Exercise data =
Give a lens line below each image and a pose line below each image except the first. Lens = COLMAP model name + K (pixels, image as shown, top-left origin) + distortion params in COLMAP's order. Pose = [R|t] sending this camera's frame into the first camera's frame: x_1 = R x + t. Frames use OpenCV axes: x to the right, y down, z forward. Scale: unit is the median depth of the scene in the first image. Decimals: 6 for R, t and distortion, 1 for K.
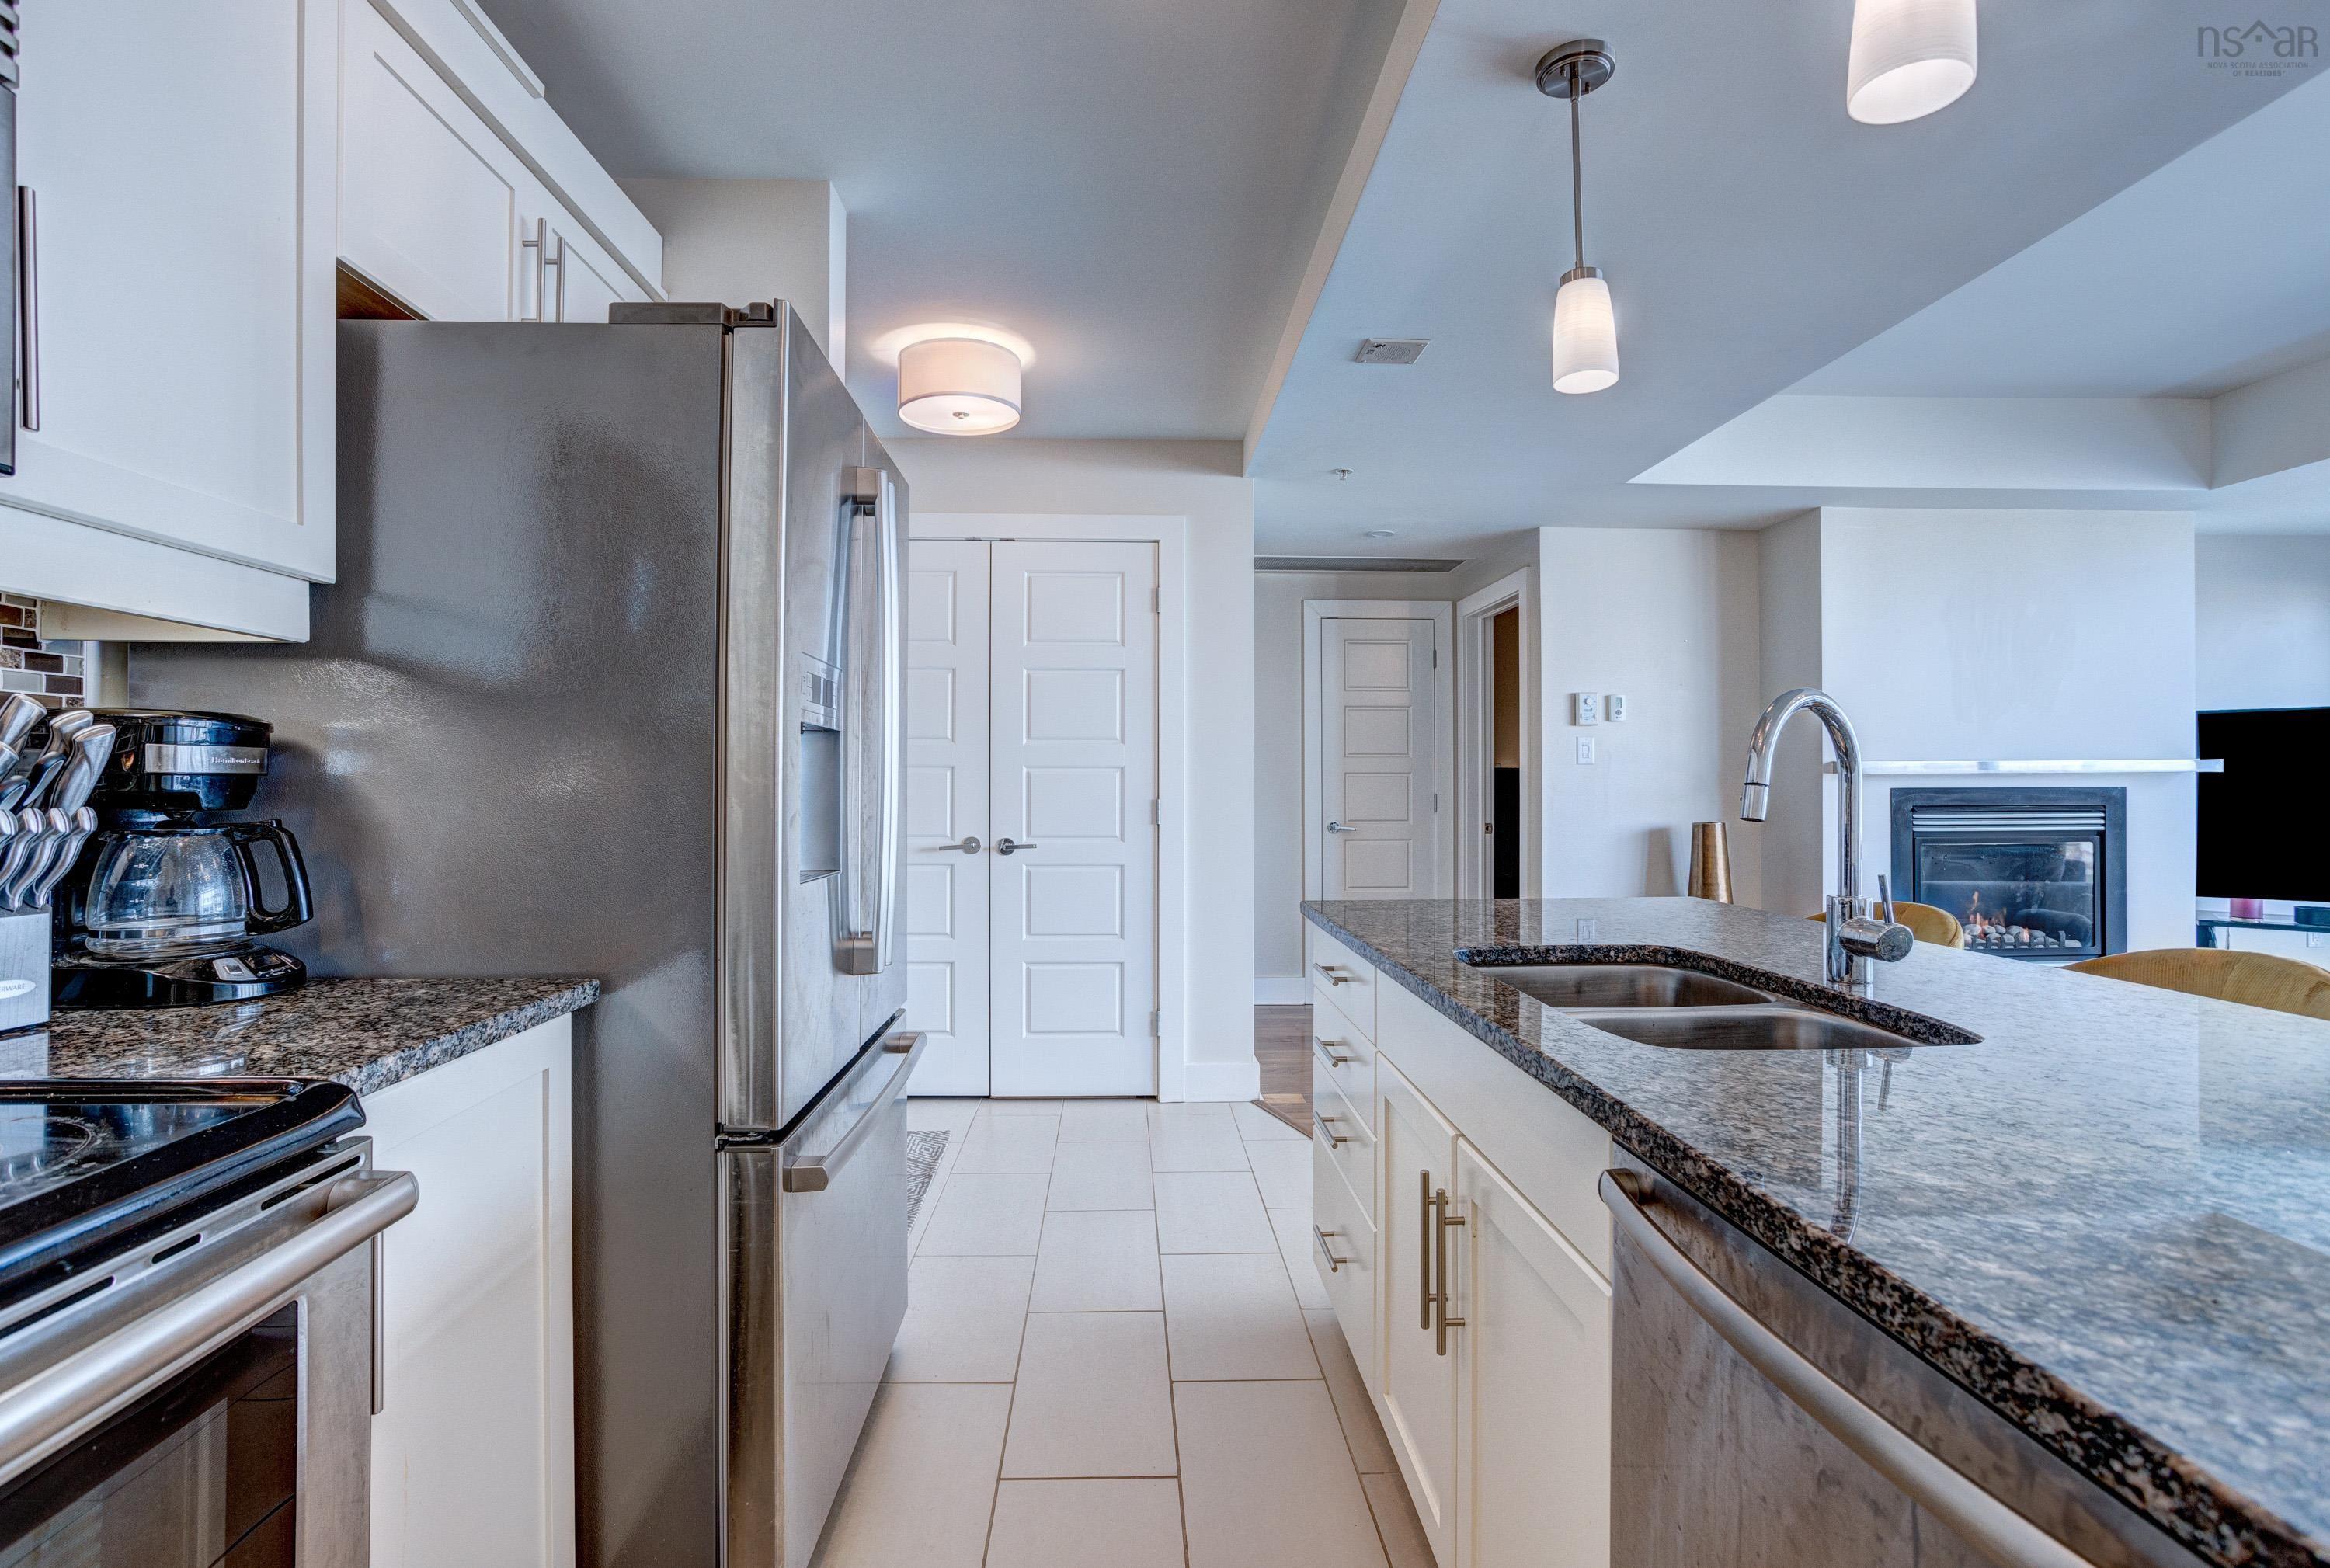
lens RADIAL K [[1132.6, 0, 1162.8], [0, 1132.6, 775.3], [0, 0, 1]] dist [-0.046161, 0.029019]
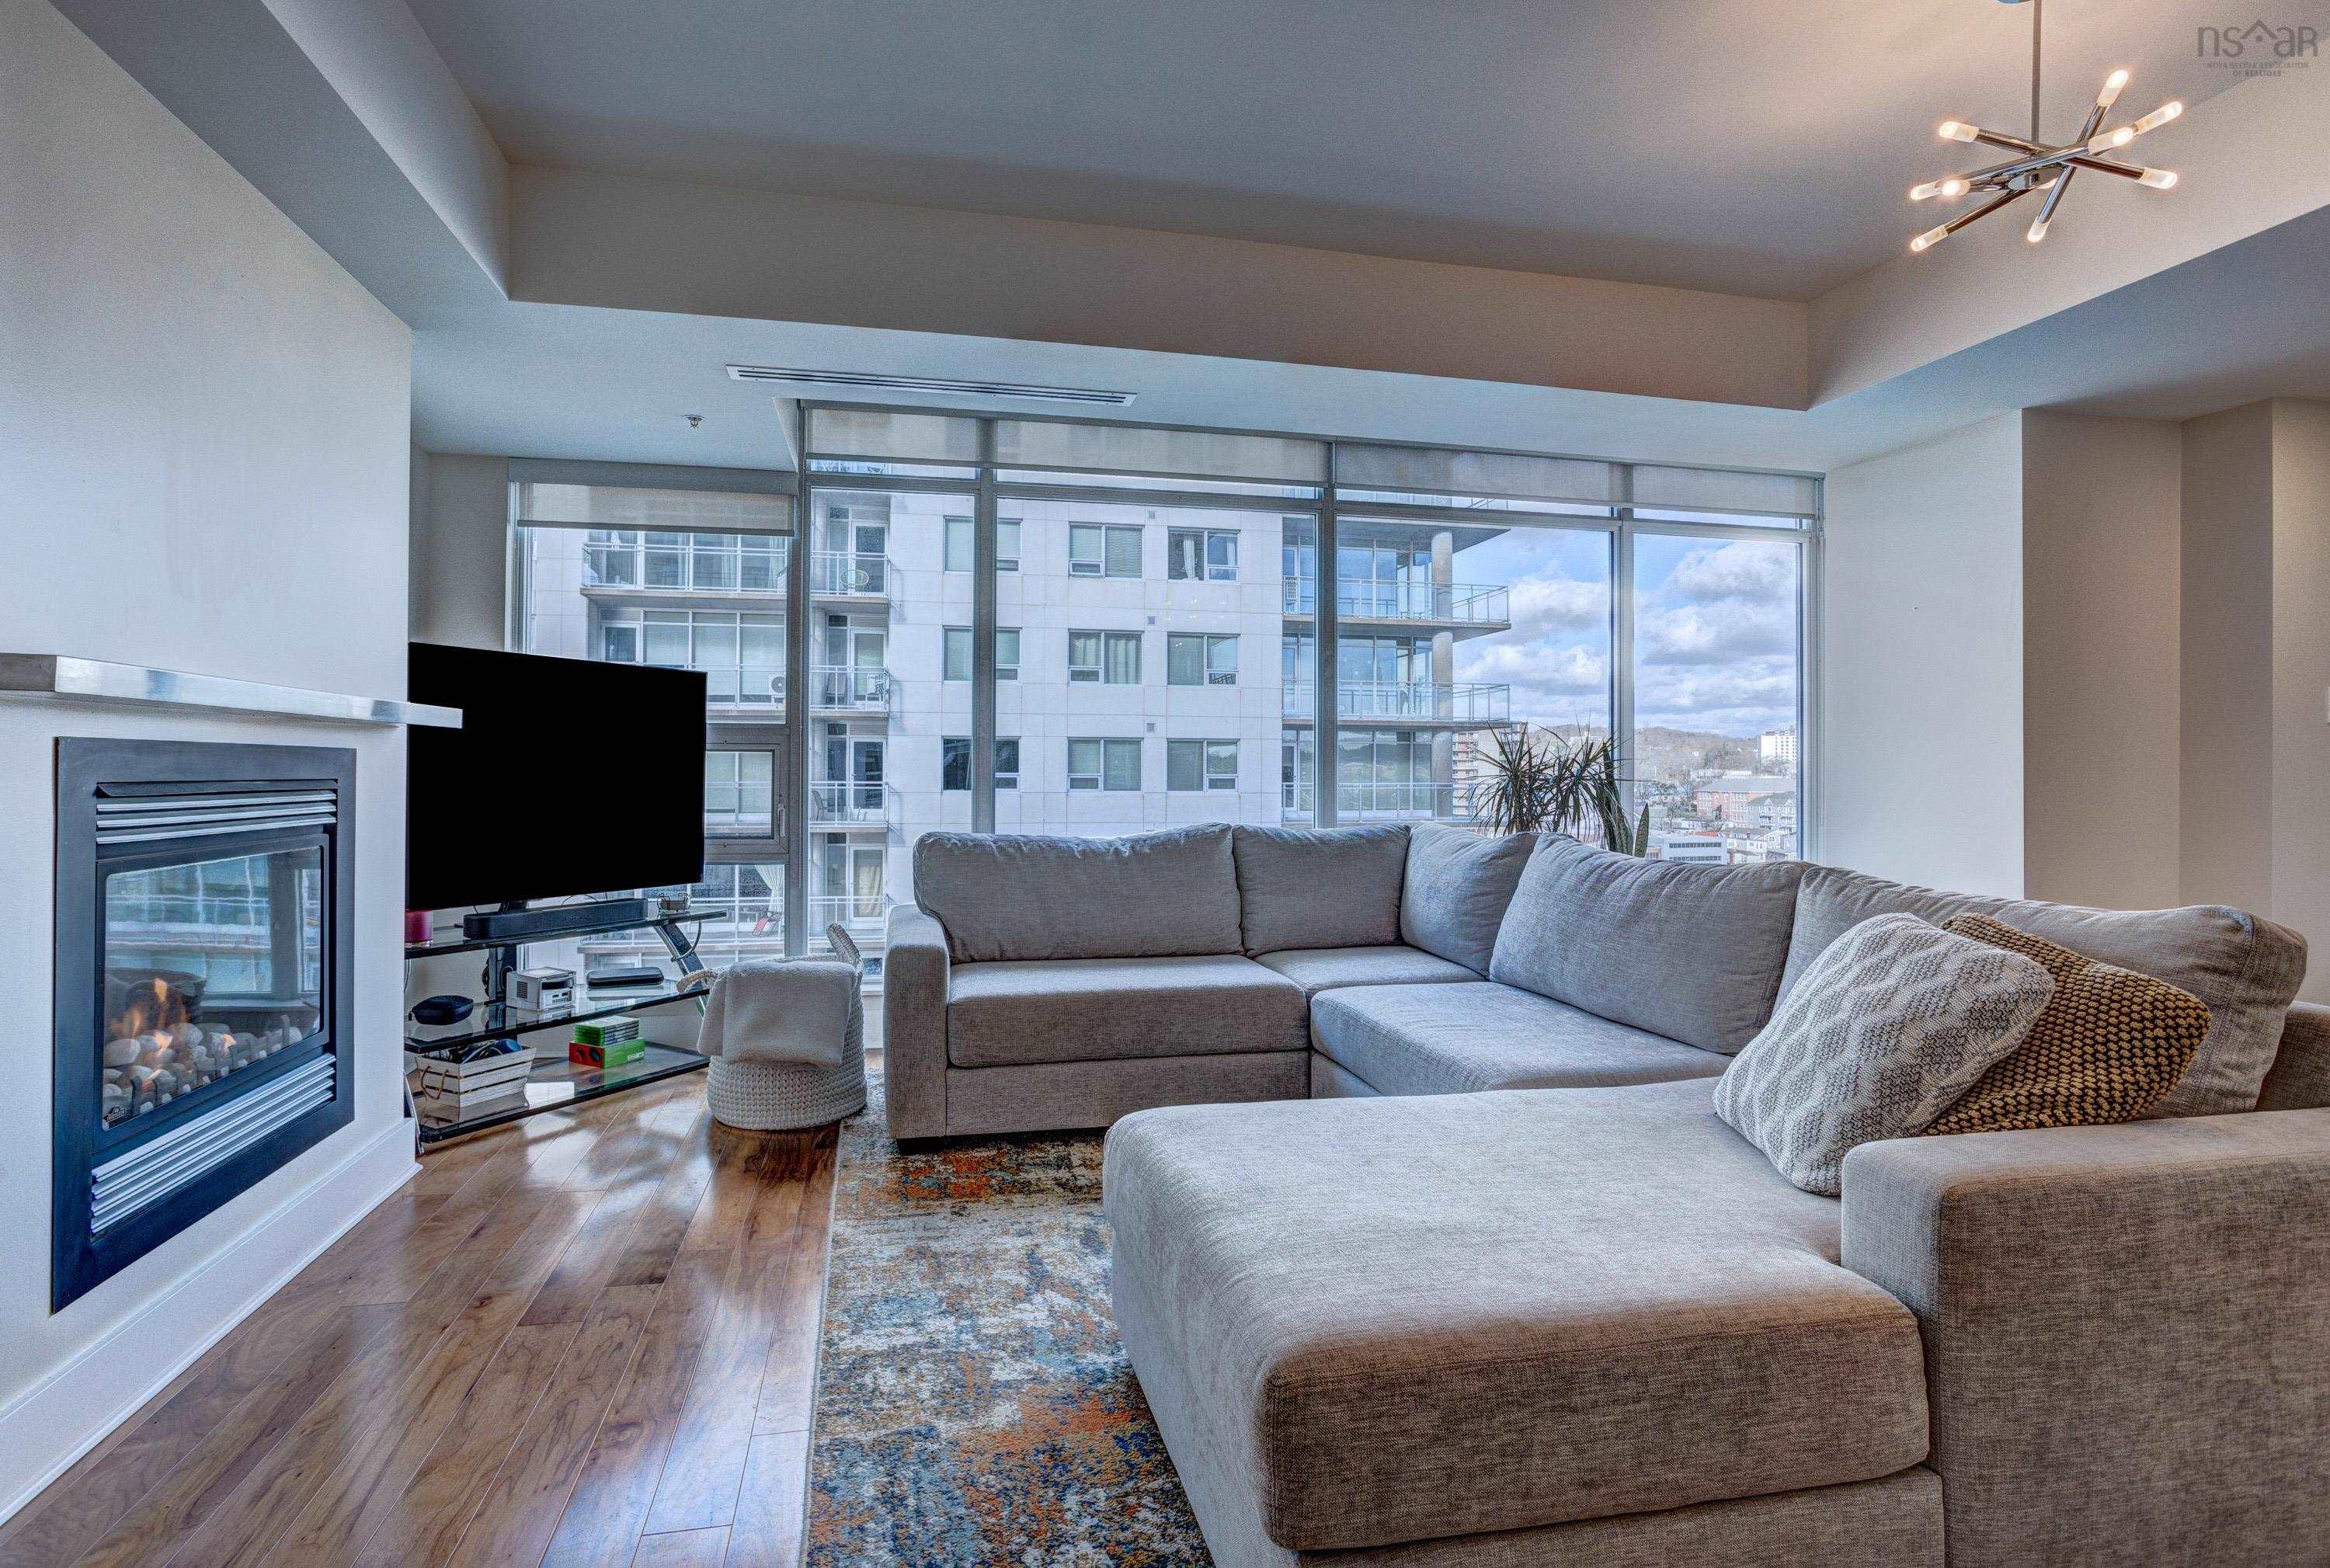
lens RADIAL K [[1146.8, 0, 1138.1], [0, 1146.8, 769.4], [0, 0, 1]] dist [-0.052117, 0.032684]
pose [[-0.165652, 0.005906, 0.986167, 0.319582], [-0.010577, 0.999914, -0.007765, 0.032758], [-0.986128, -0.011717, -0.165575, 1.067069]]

Exercise directions =
Retype the listing above word for word, leaving out the pictures.

Task output =
Give a lens line below each image and a pose line below each image except the first. Lens = COLMAP model name + K (pixels, image as shown, top-left origin) + distortion params in COLMAP's order. Pose = [R|t] sending this camera's frame into the first camera's frame: x_1 = R x + t. Frames use OpenCV axes: x to the right, y down, z forward. Scale: unit is the median depth of the scene in the first image. Decimals: 6 for R, t and distortion, 1 for K.
lens RADIAL K [[1132.6, 0, 1162.8], [0, 1132.6, 775.3], [0, 0, 1]] dist [-0.046161, 0.029019]
lens RADIAL K [[1146.8, 0, 1138.1], [0, 1146.8, 769.4], [0, 0, 1]] dist [-0.052117, 0.032684]
pose [[-0.165652, 0.005906, 0.986167, 0.319582], [-0.010577, 0.999914, -0.007765, 0.032758], [-0.986128, -0.011717, -0.165575, 1.067069]]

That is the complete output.